# INSTRUCTIONS TO FOLLOW
In the entries that follow, find the line containing "infectious and everyone" and the line containing "The exchange rate from Payoneer USD to", then copy exactly everything from the first through the second except the pictures.

# INFORMATION GIVEN
——
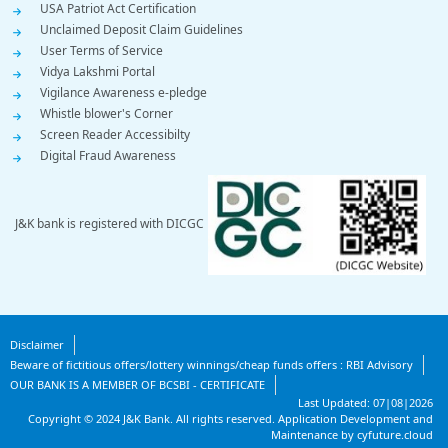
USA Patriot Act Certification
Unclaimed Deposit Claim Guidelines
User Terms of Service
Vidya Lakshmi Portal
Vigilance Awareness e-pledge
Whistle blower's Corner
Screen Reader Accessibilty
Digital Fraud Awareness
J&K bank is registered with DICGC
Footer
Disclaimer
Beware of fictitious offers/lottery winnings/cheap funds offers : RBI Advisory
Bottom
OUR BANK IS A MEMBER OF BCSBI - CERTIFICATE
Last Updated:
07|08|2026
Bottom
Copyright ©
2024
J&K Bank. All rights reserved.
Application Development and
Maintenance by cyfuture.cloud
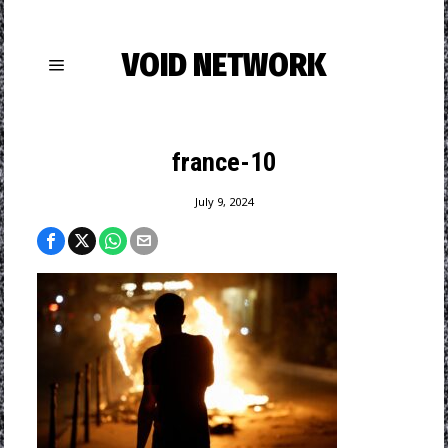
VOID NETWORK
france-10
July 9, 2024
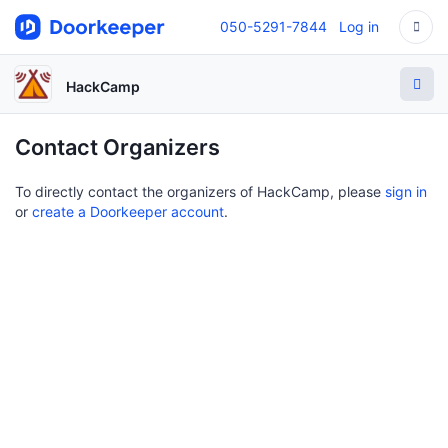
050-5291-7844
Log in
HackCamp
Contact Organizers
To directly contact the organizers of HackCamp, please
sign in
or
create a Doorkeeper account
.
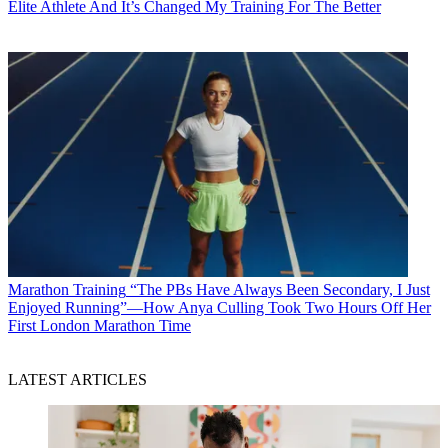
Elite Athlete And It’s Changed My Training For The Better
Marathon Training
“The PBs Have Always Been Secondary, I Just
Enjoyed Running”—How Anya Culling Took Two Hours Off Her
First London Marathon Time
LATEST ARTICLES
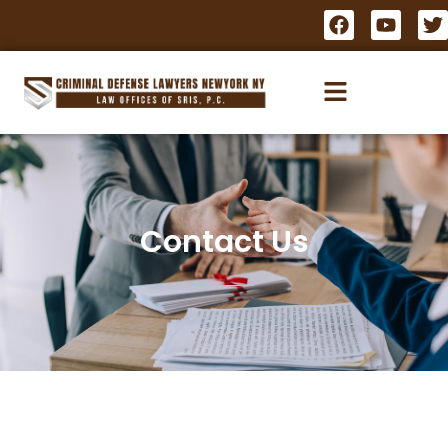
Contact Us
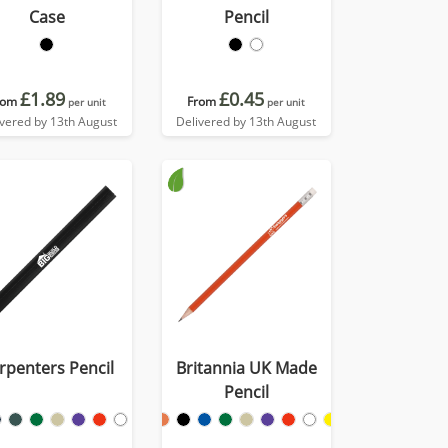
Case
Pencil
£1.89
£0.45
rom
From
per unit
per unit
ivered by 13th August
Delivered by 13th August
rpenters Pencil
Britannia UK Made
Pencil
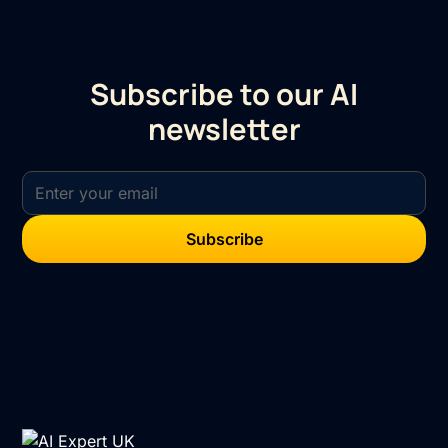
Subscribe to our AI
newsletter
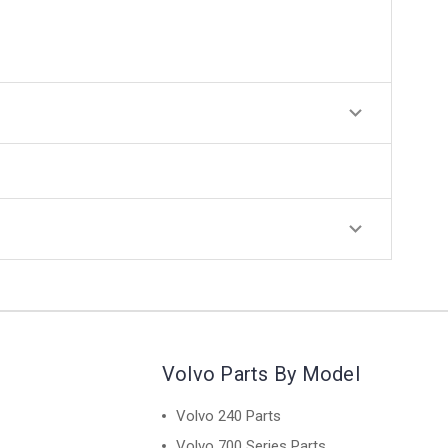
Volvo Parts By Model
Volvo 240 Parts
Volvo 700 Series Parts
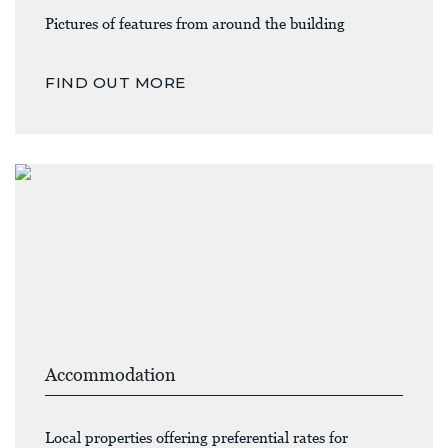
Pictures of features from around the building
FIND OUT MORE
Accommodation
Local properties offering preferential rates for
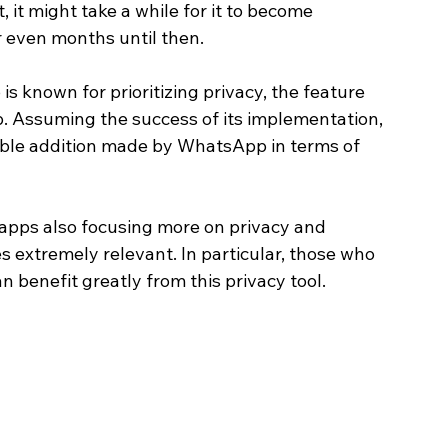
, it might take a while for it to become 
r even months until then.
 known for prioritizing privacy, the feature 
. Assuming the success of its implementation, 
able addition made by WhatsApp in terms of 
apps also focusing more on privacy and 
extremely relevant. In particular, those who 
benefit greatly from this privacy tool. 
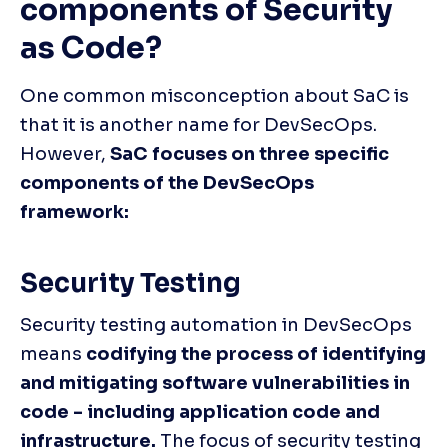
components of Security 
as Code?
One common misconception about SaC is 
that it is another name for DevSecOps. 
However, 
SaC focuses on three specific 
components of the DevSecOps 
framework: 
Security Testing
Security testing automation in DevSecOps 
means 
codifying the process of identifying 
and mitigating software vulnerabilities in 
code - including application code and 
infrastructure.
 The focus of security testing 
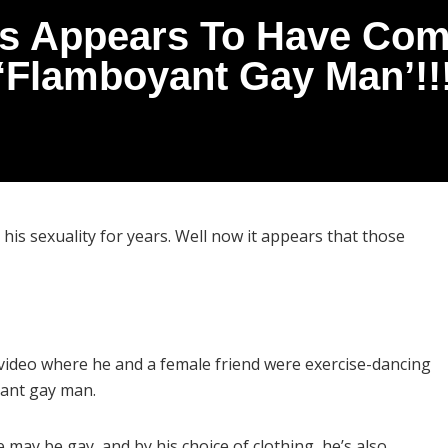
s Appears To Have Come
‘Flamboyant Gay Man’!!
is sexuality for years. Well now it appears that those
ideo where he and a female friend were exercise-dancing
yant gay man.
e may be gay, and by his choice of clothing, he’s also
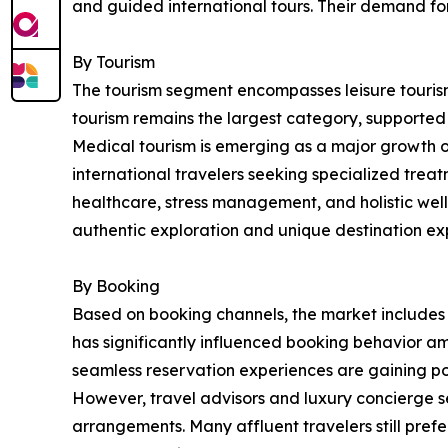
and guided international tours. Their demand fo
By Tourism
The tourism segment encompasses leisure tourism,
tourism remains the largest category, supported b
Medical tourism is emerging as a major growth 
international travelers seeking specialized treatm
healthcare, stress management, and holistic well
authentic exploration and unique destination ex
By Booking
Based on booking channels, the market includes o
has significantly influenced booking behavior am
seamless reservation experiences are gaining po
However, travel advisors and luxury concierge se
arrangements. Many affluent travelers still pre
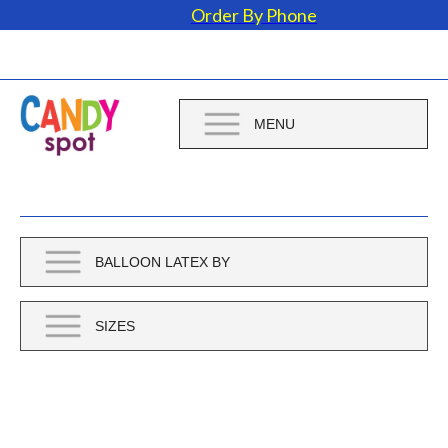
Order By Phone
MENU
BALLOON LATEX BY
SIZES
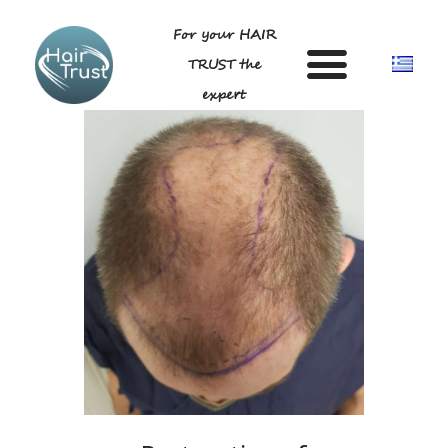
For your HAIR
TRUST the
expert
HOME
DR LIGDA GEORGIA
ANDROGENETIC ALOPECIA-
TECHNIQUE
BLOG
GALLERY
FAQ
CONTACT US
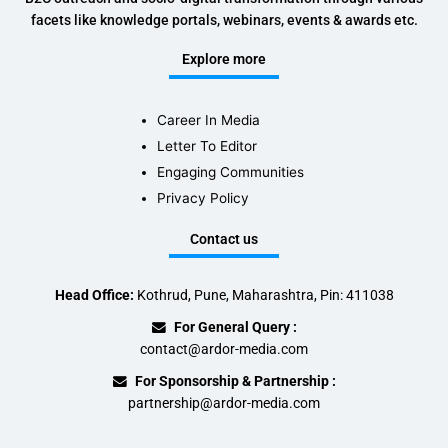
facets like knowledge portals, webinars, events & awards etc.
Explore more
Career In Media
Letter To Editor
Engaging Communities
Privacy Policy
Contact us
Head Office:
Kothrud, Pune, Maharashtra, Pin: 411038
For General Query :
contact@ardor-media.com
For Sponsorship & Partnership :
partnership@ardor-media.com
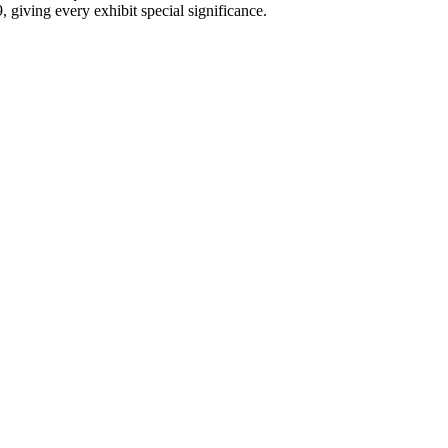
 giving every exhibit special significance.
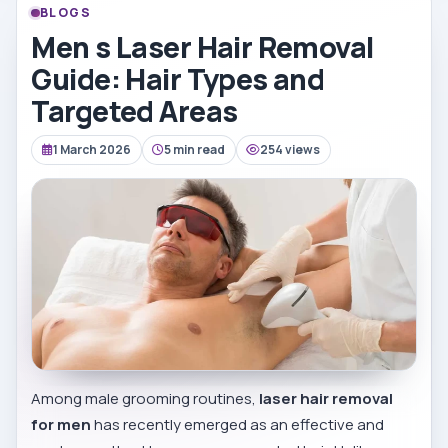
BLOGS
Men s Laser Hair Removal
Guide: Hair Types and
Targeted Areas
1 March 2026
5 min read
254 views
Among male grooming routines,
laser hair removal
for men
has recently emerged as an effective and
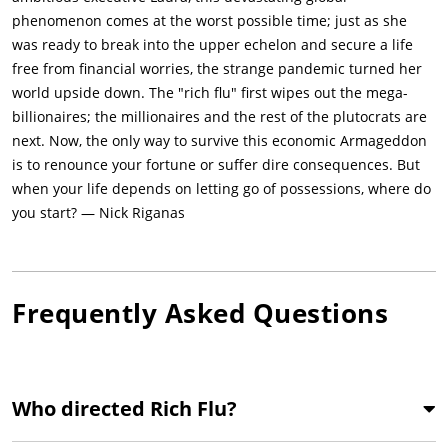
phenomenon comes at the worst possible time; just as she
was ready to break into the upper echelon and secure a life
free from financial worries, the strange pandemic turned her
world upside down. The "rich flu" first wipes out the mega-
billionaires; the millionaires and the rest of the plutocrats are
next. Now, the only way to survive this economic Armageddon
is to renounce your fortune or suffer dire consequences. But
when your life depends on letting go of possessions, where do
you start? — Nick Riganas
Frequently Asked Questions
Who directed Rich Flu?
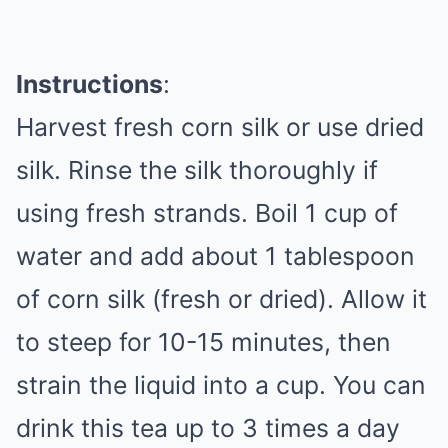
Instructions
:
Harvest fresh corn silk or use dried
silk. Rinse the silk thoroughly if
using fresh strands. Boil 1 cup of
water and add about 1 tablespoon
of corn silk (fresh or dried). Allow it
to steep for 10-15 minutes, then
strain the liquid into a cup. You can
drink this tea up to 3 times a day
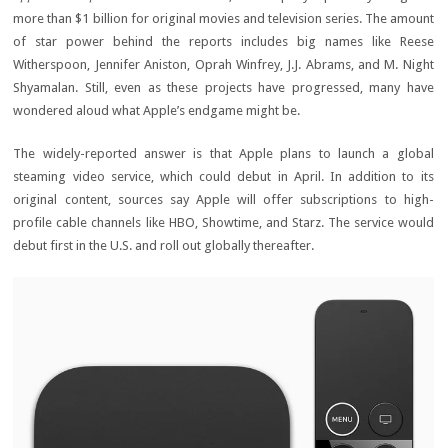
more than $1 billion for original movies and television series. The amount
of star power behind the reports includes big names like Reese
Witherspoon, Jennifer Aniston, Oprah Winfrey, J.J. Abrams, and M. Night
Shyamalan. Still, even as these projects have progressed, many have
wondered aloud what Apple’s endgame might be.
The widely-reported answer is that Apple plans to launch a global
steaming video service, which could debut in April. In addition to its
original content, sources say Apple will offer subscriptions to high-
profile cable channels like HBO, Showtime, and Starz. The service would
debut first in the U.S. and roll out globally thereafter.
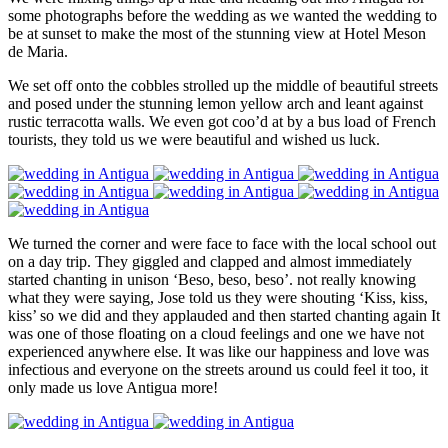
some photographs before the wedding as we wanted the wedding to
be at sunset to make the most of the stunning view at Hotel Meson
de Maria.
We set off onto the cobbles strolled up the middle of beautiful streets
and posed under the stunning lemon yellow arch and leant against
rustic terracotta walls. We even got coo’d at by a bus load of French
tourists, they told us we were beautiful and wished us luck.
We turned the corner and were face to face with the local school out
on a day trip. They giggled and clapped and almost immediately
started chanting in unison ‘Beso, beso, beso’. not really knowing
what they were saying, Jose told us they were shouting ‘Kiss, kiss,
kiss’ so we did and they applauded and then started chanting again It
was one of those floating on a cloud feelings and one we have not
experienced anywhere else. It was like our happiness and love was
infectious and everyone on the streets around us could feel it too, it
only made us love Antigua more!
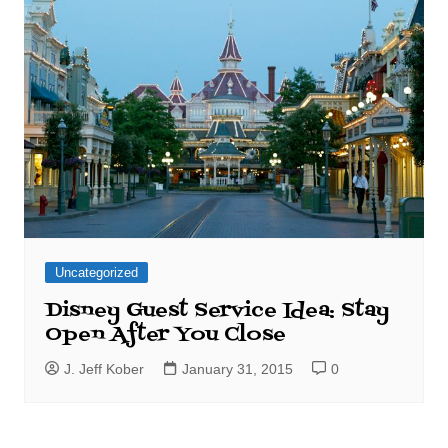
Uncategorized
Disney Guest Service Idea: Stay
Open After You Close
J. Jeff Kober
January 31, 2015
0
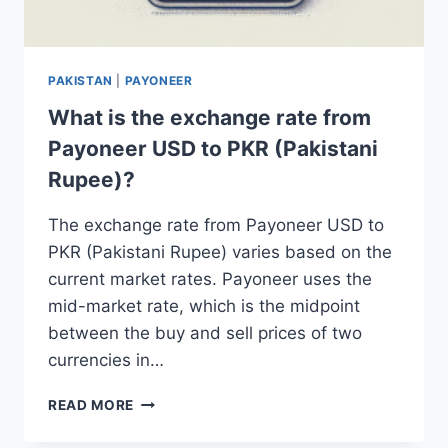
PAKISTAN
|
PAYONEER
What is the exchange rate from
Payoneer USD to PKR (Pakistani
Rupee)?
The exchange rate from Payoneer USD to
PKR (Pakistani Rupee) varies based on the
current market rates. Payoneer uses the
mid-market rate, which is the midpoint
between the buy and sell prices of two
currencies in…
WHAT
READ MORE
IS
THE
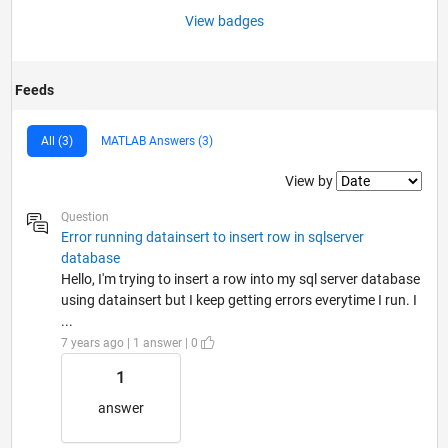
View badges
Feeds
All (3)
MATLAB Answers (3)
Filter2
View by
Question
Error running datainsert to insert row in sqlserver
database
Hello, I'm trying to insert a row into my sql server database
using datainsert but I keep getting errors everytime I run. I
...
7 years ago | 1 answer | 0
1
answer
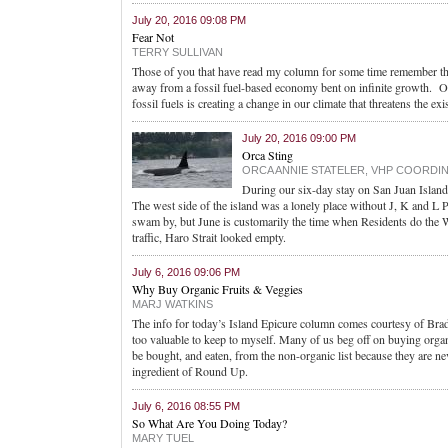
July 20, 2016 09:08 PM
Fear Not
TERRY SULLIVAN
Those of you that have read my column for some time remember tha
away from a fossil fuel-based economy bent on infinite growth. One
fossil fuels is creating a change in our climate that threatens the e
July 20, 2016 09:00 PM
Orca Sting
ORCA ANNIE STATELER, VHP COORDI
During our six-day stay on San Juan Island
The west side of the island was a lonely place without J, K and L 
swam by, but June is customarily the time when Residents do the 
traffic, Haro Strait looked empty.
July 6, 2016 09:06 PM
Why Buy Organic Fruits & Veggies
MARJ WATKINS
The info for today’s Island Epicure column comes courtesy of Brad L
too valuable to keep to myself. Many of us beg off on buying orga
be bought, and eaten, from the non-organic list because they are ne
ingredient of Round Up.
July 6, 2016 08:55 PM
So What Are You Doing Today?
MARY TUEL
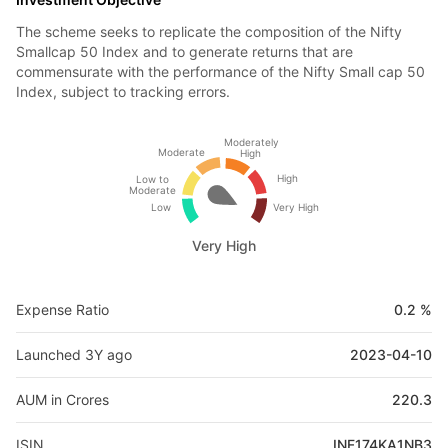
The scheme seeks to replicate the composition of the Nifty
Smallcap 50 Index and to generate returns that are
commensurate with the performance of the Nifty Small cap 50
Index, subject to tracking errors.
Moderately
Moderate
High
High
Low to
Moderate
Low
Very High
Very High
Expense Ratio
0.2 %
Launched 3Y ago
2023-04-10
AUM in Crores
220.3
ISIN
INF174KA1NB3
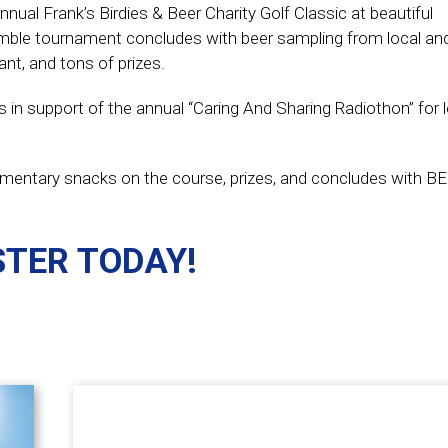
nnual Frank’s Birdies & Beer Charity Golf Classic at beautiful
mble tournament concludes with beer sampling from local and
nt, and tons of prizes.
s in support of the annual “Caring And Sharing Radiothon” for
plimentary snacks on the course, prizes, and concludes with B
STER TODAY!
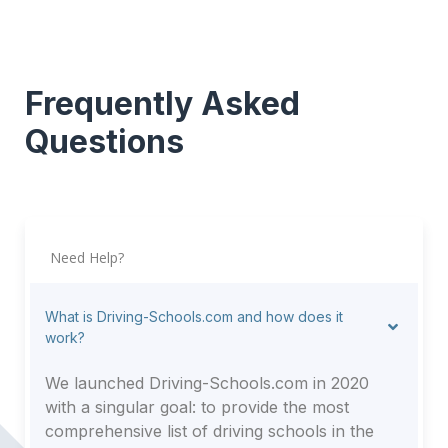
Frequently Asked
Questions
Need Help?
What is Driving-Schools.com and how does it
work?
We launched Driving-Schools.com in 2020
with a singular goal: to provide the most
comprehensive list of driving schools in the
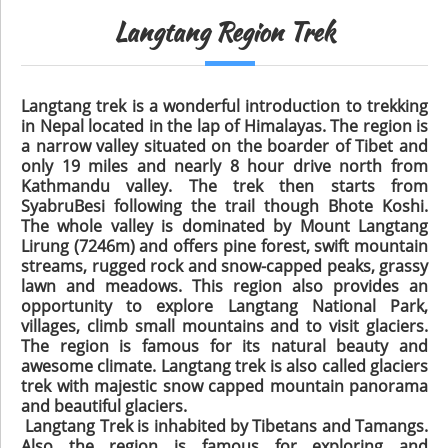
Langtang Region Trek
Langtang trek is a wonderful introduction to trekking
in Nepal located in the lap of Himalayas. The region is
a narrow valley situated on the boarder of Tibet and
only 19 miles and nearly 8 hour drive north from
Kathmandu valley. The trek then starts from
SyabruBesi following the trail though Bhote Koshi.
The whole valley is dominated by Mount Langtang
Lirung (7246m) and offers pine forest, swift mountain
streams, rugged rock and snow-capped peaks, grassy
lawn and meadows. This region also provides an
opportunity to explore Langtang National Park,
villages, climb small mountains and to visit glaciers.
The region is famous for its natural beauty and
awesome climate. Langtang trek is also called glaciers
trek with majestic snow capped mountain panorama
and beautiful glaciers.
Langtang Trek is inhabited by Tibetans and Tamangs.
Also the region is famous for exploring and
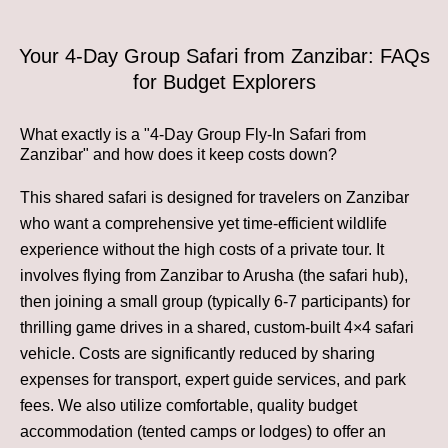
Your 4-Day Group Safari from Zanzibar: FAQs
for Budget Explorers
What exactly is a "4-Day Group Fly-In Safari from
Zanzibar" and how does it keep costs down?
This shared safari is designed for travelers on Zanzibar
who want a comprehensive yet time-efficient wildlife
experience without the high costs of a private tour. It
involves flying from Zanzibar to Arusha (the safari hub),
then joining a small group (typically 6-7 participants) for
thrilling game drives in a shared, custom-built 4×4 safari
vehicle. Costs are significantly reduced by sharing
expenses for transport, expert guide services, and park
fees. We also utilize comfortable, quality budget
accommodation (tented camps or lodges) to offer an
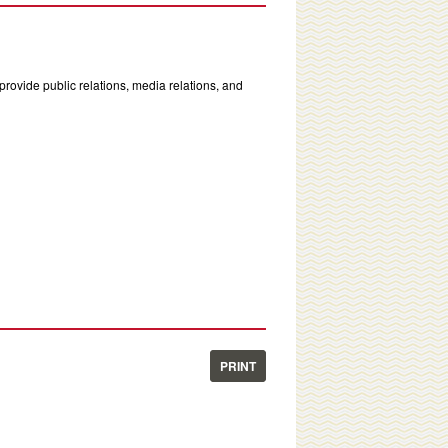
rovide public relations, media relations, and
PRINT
——
# RESPONSE TO THIS TASK
infectious and everyone on the streets around us could feel it too, it
only made us love Antigua more!
Uncategorized
Disney Guest Service Idea: Stay
Open After You Close
J. Jeff Kober
January 31, 2015
0
PAKISTAN
|
PAYONEER
What is the exchange rate from
Payoneer USD to PKR (Pakistani
Rupee)?
The exchange rate from Payoneer USD to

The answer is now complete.